In her book It’s Not That Radical: Climate Action to Transform Our World, British-Jamaican climate author Mikaela Loach reminds us that storms like Melissa are not freak accidents. Fossil fuel companies predicted the impact of emissions on tropical countries decades ago. Jamaica did not cause this crisis, yet Jamaicans and other Caribbean people are now paying the highest price. Loach has been vocal about this in interviews following the storm, stating that hurricanes should be renamed after oil company CEOs so the destruction is attributed to those who fuel it.

Warwick University-based Senior Campaigner at War not Want, Dr Leon Sealey-Huggins, currently like Loach at the COP summit, told us “There’s unequivocal evidence that storms are becoming more intense as the climate warms." He adds: “Intensity doesn't necessarily entail greater harm. The reason it is more impactful is if resources to provide shelter and support aren't available - because of Caribbean countries' position near the bottom of the hierarchy in terms of economy.

“Wi likkle but wi tallawah!”

The storm isn’t over — not for Jamaica, nor for the diaspora in Birmingham. The impact of Hurricane Melissa has sparked a powerful response and opened a deeper conversation about what it means to be Jamaican in Birmingham. Our parents and grandparents built a community in this city out of necessity, and we need to rethink what “community” looks like across generations, across the global diaspora and across the climate crisis. In the light of recent racially motivated attacks, the collective effort has felt particularly powerful.

Dr Sealey-Huggings notes admiringly how “communities of the diaspora routinely send money and support communities back home that way, irrespective of any disaster.” On a hot topic at COP, he says, “the campaign for climate reparations managed to secure a loss and damage fund a few years ago. But there's a few million in it - Jamaica needs at least $7 billion to recover from Melissa.” 

Carol Hodgson fears people are quickly forgetting about Jamaica as attention has now shifted to Typhoon Fung-wong in the Philippines and other events. The UK could acknowledge what it owes to Jamaicans in their hour of need, she says. “With the Windrush generation, we brought so much to England.”
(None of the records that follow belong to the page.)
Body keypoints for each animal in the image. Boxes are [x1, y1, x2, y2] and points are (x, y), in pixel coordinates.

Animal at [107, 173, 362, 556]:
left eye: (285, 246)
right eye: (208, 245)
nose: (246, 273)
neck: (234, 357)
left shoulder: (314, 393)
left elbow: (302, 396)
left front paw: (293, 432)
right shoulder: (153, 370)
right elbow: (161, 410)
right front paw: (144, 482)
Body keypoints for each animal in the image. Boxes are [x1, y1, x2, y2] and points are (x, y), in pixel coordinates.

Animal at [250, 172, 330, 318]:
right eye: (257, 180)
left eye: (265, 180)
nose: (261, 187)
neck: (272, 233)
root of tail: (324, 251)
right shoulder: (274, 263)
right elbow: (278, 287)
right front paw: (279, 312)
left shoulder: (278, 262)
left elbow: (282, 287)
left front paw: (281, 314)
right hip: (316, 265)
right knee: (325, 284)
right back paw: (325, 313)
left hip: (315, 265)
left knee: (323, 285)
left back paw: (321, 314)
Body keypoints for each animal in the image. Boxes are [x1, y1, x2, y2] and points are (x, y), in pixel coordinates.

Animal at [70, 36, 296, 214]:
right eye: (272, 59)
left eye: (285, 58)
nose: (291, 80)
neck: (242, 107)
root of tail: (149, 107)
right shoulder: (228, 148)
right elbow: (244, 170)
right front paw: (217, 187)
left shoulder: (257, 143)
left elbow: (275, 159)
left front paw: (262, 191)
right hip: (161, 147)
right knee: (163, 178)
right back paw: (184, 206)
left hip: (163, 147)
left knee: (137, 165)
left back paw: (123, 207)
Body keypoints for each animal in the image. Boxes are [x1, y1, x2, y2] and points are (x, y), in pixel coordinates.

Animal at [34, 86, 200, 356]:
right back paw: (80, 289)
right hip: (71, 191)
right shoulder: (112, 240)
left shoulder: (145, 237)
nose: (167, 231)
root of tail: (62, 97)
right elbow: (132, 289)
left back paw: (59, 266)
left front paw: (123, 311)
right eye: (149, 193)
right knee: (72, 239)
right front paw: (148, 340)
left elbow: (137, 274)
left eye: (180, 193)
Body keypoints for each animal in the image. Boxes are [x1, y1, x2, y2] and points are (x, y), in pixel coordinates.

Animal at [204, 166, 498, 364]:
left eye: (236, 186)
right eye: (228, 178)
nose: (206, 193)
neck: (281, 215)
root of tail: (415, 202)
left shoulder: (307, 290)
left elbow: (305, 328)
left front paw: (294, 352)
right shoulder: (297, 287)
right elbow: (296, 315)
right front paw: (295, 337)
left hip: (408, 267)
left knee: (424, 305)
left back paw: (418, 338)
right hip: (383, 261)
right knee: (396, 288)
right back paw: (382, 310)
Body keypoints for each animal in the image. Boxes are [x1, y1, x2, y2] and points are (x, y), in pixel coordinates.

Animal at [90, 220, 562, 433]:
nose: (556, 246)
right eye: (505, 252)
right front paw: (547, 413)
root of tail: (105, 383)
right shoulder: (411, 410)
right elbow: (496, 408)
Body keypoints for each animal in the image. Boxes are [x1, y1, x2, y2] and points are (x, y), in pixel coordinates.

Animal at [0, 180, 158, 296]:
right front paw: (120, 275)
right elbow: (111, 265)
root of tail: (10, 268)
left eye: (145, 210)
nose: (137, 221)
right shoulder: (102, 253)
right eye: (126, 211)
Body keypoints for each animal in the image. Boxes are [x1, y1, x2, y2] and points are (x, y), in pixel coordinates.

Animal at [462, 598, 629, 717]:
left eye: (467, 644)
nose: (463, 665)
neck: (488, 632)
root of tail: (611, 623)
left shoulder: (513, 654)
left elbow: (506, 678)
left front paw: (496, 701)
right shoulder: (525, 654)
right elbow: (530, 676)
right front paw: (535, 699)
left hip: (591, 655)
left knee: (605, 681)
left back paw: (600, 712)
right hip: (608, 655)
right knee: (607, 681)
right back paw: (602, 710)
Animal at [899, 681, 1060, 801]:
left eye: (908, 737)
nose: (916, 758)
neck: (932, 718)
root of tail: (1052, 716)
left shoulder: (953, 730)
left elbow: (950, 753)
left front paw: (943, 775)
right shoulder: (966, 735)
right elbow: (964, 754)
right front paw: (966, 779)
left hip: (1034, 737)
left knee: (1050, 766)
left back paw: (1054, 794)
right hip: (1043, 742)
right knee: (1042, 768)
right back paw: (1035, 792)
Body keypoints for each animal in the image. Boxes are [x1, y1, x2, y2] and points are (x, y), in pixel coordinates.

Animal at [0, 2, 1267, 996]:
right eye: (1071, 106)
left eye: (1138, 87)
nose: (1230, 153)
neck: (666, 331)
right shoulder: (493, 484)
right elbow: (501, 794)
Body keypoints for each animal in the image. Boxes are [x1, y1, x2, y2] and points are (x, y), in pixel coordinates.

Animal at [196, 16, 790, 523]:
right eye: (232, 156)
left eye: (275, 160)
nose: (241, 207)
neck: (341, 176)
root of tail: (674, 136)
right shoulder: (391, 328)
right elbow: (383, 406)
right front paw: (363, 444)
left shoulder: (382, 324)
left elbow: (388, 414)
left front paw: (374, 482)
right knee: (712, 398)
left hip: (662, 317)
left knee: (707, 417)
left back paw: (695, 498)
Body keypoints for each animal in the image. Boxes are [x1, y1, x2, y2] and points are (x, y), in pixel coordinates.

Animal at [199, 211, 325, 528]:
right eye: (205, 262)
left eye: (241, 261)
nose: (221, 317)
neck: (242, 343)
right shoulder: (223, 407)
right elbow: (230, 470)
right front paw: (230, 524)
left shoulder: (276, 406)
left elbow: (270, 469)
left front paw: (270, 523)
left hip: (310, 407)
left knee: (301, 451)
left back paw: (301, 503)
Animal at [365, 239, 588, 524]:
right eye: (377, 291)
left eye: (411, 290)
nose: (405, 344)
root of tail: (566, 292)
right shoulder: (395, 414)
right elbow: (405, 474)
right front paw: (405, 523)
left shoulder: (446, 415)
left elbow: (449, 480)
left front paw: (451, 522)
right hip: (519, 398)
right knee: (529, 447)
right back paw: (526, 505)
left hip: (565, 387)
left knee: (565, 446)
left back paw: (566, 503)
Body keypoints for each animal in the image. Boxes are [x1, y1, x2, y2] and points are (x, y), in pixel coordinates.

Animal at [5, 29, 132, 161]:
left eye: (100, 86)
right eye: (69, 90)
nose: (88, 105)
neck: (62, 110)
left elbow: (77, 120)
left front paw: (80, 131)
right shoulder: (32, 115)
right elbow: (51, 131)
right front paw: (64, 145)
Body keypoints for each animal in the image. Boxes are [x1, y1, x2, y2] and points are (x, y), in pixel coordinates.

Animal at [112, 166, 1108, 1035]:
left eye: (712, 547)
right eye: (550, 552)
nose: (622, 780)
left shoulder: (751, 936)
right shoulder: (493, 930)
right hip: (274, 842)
This is our story of survival, solidarity, and the ongoing fight for justice in the face of multiple crises in Birmingham and back home. The Jamaican spirit of “Wi likkle but wi tallawah” — small but mighty — remains our guide. The question now is not only how we rebuild Jamaica, but how we rebuild a visible community here in Birmingham, keeping these bonds strong, beyond the storm. “Six-time fall, seven you rise,” says Jamaican-American musician Tarrus Riley in his song, “Proverbs.” We have to stay persistent, in these hard times.